3.5.10

Memahami makna Nusyuz


Isteri melakukan Nusyuz kepada Suami


“…Pergaulilah mereka (istri-istrimu) dengan baik dan apabila kamu tidak lagi menyukai (mencintai) mereka (jangan putuskan tali perkawinan), karena boleh jadi kamu tidak menyenangi sesuatu tetapi Allah menjadikan padanya (dibalik itu) kebaikan yang banyak
(QS Al-Nisa' [4]: l9).

“…Istri-istri kamu (para suami) adalah pakaian untuk kamu, dan kamu adalah pakaian
untuk mereka…”.
(QS. Al-Baqarah [2]: 187).


Dalam kelangsungan berumah tangga, pada sisi lain seringkali dijumpai berbagai persoalan suami istri. Suka dan duka senantiasa silih berganti dalam kehidupan keluarga. Sadar atau tidak perselisihan, pergaduhan seringkali terjadi dikarenakan latar belakang dan keterbatasan pengertian serta pengetahuan pada masing-masing diri suami atau istri.
Hal ini mewarnai dalam kehidupan berkeluarga

“Sangat senangkah kini mencari suami? kerana ramai isteri di metropolis yang menggugat mahu bercerai suaminya. Alasannya macam-macam. Misalnya, polah suami banyak, tapi penghasilan minima. Alasan lainnya, istri tidak sabaran dan suka menuntut. Yang utama, erosi cinta sudah melanda hati mereka. Fenomena istri yang kian berani menggugat cerai suami dilihat ada dimana mana.

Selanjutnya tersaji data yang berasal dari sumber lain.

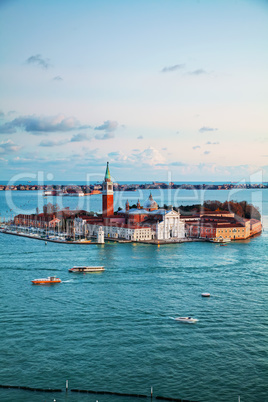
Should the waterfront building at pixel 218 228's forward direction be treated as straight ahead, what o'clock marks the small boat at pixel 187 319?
The small boat is roughly at 12 o'clock from the waterfront building.

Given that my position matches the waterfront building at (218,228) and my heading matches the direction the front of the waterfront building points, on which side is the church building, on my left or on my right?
on my right

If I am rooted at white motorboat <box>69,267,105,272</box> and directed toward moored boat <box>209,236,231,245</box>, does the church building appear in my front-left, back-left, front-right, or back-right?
front-left

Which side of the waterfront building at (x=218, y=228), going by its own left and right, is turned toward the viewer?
front

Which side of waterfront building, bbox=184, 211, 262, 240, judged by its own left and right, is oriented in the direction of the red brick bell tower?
right

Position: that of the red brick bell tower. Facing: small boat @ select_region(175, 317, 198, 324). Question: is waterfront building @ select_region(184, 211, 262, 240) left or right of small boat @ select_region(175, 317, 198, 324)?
left

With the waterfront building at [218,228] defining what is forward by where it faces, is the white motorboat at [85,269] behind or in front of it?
in front

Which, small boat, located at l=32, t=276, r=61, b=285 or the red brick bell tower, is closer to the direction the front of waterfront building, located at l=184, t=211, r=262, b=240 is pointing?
the small boat

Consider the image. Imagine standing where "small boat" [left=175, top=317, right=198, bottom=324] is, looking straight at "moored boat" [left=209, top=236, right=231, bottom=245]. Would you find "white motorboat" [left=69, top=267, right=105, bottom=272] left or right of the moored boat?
left

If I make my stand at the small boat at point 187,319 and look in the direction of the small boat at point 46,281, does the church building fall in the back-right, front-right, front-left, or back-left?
front-right

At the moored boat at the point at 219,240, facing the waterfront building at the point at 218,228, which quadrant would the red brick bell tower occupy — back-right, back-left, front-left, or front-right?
front-left

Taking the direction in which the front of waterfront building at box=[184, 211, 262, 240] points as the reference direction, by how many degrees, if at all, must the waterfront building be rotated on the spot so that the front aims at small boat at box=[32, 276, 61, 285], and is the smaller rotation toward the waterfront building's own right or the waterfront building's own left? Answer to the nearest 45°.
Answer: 0° — it already faces it

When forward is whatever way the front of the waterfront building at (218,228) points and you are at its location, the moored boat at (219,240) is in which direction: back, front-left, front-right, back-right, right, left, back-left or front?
front
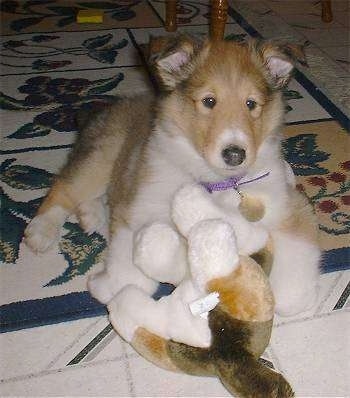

Banyak alasan mengapa istri "lebih ingin" menceraikan suami daripada suami menceraikan istrinya. Yang paling tahu sejatinya ialah pasangan masing-masing. Namun, ada penyebab umum yang paling sering jadi pemicu tekad istri menggugat cerai suami.
Di antaranya, kian banyaknya istri yang menjadi wanita berkerjaya dan penghasilan istri lebih besar. Penyebab lainnya, istri tidak sabaran dan menuntut hal-hal yang melebihi kemampuan suaminya

Adalah suatu dambaan seorang isteri bila suami menunaikan kewajiban yang dibebankan Allah kepadanya dan dia memperoleh hak-hak dari isteri yang telah Allah tetapkan untuknya. Begitu juga sebaliknya seorang isteri menjadi dambaan suami bila isteri juga menunaikan kewajiban dan memenuhi hak-hak suaminya.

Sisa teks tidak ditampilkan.